**Given text**
──────────────────────────────

The James Bay Hotel is the oldest in Victoria
The James Bay Hotel

I was in Victoria recently researching my book Sensational Victoria and spent time in James Bay. 150 years ago the area housed huge mansions with large tracts of land owned by people who live on in street names like James Douglas, J.S. Helmcken and Robert Dunsmuir. Even though a lot of these heritage houses became ugly apartment buildings in the ‘60s and ‘70s, the Victoria Heritage Foundation still lists over 150 buildings on its heritage inventory, some dating back to the 1860s.

Quite a few operate as either restaurants, pubs or B&Bs and are worth a look for both architectural merit and fascinating social histories.

The Bent Mast

I had dinner one night at the Bent Mast, a restaurant in an 1884 house on Simcoe Street. According to the menu I swiped, the house was once a rooming home, a brothel, four different restaurants and an erotic art gallery. Apparently a number of ghosts haunt the house. There’s the happy child, a cranky old man who likes to hide things in the kitchen (did have to wait a while for the wine) and an older woman. Female staff report being felt up by a guy in a red fedora who disappears before they can take his order. I’m pretty sure I saw him by the bar when I first came in. The second floor, where the washrooms are, is definitely creepy. There’s a staircase that goes down to the back of the house and a bunch of locked rooms that I wouldn’t want to explore by myself after dark.

James Bay Inn

The next morning I had coffee at the James Bay Inn on Government Street. The hotel was designed by architect Charles Elwood Watkins in 1911 and is the third oldest in Victoria. It sold to Mother Cecilia’s religious order during the Second World War, and its claim to fame is that Emily Carr died there in 1945, a block from where she was born. The artist would be mortified to learn that the room where she died is now the men’s room in the pub.

──────────────────────────────

**Brief a**
Please copy the records word for word, from their beginning through the line containing "профессор международного права Марко Сассоли", both ends included.

**Task material**
──────────────────────────────

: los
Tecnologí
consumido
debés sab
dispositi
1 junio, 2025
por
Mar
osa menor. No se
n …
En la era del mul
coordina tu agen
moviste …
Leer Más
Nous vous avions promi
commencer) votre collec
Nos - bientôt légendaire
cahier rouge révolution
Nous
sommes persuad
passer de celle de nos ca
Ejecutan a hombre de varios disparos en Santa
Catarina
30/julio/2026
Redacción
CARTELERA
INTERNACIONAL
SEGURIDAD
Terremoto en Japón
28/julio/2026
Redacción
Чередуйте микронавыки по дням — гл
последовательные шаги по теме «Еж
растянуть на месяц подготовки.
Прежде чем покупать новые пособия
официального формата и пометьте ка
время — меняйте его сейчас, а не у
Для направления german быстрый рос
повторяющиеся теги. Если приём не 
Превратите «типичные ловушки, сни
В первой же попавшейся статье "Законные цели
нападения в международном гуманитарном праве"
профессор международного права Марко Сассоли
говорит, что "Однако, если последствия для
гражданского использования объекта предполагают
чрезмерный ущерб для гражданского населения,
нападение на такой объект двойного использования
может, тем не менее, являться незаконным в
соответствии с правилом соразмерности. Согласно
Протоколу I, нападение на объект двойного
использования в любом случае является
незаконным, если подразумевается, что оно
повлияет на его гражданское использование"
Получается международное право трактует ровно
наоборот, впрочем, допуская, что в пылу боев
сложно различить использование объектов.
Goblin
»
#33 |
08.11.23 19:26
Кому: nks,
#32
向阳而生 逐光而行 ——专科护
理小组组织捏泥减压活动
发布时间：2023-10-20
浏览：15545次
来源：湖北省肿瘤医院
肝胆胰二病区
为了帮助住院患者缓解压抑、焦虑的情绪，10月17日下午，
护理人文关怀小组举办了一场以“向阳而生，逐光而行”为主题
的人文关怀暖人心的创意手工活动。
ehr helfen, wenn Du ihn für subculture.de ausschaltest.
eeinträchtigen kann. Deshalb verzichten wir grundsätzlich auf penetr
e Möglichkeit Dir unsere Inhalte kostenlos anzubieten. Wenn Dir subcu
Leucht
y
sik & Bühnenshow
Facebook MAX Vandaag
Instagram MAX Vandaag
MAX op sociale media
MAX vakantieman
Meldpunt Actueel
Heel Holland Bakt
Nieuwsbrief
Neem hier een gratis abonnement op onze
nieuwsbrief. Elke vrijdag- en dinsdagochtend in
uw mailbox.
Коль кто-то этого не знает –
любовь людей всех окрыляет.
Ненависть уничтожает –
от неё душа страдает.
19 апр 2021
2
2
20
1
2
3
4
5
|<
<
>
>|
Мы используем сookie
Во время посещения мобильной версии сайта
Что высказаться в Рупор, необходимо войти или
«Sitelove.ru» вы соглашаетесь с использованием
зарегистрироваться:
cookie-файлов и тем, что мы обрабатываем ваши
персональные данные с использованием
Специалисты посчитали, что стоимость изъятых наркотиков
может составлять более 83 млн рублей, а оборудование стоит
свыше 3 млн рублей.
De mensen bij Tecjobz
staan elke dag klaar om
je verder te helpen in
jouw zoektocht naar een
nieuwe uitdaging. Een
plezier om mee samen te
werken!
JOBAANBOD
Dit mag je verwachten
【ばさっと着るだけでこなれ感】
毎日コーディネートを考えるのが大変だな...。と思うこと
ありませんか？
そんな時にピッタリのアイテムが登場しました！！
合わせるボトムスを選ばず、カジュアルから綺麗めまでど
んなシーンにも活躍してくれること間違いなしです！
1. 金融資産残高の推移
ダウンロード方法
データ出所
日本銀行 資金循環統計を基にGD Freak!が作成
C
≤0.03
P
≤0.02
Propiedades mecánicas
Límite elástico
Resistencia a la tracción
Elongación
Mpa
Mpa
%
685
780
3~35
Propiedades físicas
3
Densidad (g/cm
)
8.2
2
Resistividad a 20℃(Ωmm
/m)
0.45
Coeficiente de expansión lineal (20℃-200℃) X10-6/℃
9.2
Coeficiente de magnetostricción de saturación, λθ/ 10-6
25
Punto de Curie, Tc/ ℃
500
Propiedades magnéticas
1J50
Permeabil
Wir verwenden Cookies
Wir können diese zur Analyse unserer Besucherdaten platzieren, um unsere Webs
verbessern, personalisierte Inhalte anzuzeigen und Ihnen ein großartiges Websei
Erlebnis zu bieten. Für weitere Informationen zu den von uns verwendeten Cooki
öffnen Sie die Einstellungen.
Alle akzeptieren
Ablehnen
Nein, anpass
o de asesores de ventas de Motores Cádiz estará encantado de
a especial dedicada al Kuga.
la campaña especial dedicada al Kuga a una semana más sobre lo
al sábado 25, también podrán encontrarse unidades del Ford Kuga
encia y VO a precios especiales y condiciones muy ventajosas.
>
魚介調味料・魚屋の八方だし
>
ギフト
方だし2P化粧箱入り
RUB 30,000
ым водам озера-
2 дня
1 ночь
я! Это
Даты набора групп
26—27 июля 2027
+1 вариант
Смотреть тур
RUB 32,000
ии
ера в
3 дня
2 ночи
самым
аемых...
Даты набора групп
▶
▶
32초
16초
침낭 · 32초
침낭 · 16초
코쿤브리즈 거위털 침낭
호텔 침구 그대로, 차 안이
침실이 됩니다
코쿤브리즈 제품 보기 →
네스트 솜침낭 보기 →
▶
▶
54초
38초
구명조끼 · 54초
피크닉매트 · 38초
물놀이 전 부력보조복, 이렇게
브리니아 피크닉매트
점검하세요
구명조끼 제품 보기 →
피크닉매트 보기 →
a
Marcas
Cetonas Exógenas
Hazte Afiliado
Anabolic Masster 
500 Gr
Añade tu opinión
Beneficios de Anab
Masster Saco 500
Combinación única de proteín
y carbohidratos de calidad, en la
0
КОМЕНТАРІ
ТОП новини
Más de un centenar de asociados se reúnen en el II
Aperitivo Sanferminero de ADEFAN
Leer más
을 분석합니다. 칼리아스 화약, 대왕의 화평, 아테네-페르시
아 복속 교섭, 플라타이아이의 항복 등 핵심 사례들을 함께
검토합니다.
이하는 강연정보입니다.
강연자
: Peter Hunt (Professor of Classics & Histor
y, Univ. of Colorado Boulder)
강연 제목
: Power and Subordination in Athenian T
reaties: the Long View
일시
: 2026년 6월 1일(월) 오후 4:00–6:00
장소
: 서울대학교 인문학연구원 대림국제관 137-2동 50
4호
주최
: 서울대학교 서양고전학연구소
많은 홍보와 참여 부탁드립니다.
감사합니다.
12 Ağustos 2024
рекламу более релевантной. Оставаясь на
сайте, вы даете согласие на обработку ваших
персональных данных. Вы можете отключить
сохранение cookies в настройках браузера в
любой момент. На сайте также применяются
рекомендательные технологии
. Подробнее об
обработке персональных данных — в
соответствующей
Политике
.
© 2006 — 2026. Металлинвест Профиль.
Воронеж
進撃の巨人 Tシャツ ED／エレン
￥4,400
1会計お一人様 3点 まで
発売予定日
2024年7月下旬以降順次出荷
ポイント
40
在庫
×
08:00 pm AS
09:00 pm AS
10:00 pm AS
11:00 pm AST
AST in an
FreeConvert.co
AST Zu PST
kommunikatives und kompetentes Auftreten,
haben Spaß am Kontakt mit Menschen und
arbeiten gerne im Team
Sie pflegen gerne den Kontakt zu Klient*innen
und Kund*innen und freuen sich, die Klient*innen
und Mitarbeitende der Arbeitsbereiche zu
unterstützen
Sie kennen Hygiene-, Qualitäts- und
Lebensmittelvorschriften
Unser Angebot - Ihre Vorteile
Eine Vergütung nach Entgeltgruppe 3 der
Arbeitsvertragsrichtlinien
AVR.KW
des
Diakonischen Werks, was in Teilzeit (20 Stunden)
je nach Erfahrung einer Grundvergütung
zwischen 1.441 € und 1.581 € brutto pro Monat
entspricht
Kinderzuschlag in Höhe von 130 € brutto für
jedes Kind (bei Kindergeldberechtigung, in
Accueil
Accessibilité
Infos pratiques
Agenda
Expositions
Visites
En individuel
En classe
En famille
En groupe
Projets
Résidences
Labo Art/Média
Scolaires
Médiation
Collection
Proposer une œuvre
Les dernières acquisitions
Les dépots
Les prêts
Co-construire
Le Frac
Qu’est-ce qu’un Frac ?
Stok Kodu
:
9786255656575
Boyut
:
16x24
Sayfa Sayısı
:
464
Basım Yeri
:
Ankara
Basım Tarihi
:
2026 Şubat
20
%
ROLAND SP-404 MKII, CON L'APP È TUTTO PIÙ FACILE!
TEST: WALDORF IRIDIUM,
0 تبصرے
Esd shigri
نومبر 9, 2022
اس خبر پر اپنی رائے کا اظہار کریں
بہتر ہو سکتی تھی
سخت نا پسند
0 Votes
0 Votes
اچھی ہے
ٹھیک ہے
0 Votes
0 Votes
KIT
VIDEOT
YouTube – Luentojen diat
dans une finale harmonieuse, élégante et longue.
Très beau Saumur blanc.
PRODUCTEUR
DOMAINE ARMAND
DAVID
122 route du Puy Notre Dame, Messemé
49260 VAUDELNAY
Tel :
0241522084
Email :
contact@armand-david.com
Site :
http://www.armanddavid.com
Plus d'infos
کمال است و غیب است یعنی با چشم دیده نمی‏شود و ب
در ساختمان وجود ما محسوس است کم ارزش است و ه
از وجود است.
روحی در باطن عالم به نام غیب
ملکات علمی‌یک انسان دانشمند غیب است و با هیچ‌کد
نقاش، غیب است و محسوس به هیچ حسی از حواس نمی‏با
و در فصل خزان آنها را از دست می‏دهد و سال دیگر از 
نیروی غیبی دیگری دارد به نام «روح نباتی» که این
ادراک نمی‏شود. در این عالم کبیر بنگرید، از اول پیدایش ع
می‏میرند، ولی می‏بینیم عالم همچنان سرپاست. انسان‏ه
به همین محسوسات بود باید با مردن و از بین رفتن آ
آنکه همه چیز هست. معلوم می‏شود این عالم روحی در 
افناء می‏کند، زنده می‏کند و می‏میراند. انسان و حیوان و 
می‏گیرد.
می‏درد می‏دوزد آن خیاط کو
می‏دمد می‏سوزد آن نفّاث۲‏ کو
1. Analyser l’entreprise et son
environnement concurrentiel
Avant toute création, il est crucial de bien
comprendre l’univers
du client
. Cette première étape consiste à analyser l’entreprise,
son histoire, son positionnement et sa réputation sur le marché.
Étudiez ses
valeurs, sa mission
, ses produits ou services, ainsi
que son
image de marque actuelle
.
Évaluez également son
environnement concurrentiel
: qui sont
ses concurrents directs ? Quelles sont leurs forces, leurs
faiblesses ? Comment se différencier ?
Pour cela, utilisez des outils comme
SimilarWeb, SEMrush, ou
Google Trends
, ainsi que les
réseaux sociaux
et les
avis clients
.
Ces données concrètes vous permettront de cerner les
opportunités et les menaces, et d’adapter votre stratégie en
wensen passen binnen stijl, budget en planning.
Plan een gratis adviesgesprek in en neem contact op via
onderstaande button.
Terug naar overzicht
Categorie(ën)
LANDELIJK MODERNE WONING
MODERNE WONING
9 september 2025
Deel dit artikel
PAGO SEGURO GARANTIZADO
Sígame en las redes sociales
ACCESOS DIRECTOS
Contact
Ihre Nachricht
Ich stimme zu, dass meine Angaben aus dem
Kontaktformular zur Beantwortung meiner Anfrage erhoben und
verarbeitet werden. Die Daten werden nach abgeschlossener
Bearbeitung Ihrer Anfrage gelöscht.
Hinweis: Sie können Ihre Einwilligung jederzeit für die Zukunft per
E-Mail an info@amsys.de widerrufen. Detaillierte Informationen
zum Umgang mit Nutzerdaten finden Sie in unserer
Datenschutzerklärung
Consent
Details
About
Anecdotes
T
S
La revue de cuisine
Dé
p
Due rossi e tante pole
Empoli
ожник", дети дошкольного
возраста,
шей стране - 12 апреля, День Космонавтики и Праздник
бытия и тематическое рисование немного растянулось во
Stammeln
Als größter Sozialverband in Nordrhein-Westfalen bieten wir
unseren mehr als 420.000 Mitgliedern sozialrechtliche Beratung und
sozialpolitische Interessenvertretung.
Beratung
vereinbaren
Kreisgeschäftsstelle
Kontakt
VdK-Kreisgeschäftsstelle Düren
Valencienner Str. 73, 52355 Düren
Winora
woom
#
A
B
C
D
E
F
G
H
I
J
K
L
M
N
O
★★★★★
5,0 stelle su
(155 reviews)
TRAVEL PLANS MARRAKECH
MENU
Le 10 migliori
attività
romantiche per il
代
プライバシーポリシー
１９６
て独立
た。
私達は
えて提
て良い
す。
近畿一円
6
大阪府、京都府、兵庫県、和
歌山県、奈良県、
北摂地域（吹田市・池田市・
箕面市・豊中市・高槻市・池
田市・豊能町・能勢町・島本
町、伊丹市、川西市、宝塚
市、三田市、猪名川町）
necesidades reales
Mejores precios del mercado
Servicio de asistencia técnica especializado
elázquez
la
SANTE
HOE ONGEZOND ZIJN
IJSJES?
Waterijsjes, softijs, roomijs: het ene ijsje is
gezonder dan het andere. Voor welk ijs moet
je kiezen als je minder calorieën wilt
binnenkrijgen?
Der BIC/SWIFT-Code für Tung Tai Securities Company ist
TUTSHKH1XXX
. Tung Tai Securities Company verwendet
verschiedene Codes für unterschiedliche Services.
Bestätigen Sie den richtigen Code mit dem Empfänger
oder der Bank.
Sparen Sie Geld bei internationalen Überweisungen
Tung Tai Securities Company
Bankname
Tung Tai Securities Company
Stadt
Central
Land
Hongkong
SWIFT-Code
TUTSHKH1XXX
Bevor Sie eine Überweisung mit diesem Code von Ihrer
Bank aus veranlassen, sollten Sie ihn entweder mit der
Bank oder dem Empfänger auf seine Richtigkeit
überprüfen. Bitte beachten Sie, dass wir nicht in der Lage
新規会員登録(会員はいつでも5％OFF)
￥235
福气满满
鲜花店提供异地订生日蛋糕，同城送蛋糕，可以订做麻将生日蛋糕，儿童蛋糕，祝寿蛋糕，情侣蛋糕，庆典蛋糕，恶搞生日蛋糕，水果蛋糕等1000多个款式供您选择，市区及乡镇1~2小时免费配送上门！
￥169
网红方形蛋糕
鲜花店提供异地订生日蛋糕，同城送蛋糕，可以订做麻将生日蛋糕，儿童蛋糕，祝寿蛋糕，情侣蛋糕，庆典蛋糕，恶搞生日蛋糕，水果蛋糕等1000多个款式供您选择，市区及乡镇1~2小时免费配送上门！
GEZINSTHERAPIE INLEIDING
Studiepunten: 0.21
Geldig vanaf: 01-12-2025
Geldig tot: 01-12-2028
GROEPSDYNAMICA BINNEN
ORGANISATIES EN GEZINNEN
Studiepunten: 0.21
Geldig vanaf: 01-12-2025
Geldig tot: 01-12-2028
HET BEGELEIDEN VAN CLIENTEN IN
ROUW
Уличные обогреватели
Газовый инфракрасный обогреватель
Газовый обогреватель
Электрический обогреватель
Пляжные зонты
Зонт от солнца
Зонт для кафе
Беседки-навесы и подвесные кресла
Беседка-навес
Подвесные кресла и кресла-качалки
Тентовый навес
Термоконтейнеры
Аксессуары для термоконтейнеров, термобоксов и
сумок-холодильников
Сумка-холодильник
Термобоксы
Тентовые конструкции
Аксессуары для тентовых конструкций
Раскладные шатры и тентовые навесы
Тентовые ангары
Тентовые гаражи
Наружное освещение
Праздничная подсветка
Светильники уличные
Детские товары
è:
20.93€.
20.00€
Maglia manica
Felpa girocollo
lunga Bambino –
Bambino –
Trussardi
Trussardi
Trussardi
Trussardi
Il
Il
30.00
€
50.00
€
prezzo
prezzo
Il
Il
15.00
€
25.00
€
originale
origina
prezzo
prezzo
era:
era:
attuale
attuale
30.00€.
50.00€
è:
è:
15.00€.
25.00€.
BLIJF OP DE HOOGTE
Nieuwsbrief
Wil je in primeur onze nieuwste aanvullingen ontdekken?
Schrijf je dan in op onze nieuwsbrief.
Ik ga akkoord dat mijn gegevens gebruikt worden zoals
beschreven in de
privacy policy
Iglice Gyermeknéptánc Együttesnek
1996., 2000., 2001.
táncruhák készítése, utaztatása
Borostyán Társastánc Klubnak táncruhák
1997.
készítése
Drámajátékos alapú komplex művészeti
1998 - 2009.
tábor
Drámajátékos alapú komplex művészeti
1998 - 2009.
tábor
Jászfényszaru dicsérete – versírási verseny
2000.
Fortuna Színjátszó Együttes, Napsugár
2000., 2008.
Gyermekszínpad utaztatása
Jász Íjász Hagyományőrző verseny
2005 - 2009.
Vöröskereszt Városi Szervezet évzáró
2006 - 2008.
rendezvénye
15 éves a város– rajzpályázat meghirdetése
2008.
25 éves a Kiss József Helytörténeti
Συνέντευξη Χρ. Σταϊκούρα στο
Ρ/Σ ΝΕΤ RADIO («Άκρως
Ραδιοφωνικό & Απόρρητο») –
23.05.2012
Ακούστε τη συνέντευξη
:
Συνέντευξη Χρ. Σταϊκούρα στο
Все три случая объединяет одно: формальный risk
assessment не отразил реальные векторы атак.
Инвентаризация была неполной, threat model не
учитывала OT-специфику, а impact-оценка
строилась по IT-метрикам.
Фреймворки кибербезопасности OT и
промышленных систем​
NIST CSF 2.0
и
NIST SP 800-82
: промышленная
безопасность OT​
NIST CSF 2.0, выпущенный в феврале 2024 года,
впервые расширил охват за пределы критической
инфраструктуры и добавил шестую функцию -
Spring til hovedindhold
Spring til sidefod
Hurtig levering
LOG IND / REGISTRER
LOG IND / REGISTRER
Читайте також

──────────────────────────────

**Brief b**
Reproduce the James Bay article between "The next morning" and "in the pub.", inclusive, changing "coffee" to "tea".

**Answer space a**
: los
Tecnologí
consumido
debés sab
dispositi
1 junio, 2025
por
Mar
osa menor. No se
n …
En la era del mul
coordina tu agen
moviste …
Leer Más
Nous vous avions promi
commencer) votre collec
Nos - bientôt légendaire
cahier rouge révolution
Nous
sommes persuad
passer de celle de nos ca
Ejecutan a hombre de varios disparos en Santa
Catarina
30/julio/2026
Redacción
CARTELERA
INTERNACIONAL
SEGURIDAD
Terremoto en Japón
28/julio/2026
Redacción
Чередуйте микронавыки по дням — гл
последовательные шаги по теме «Еж
растянуть на месяц подготовки.
Прежде чем покупать новые пособия
официального формата и пометьте ка
время — меняйте его сейчас, а не у
Для направления german быстрый рос
повторяющиеся теги. Если приём не 
Превратите «типичные ловушки, сни
В первой же попавшейся статье "Законные цели
нападения в международном гуманитарном праве"
профессор международного права Марко Сассоли

**Answer space b**
The next morning I had tea at the James Bay Inn on Government Street. The hotel was designed by architect Charles Elwood Watkins in 1911 and is the third oldest in Victoria. It sold to Mother Cecilia’s religious order during the Second World War, and its claim to fame is that Emily Carr died there in 1945, a block from where she was born. The artist would be mortified to learn that the room where she died is now the men’s room in the pub.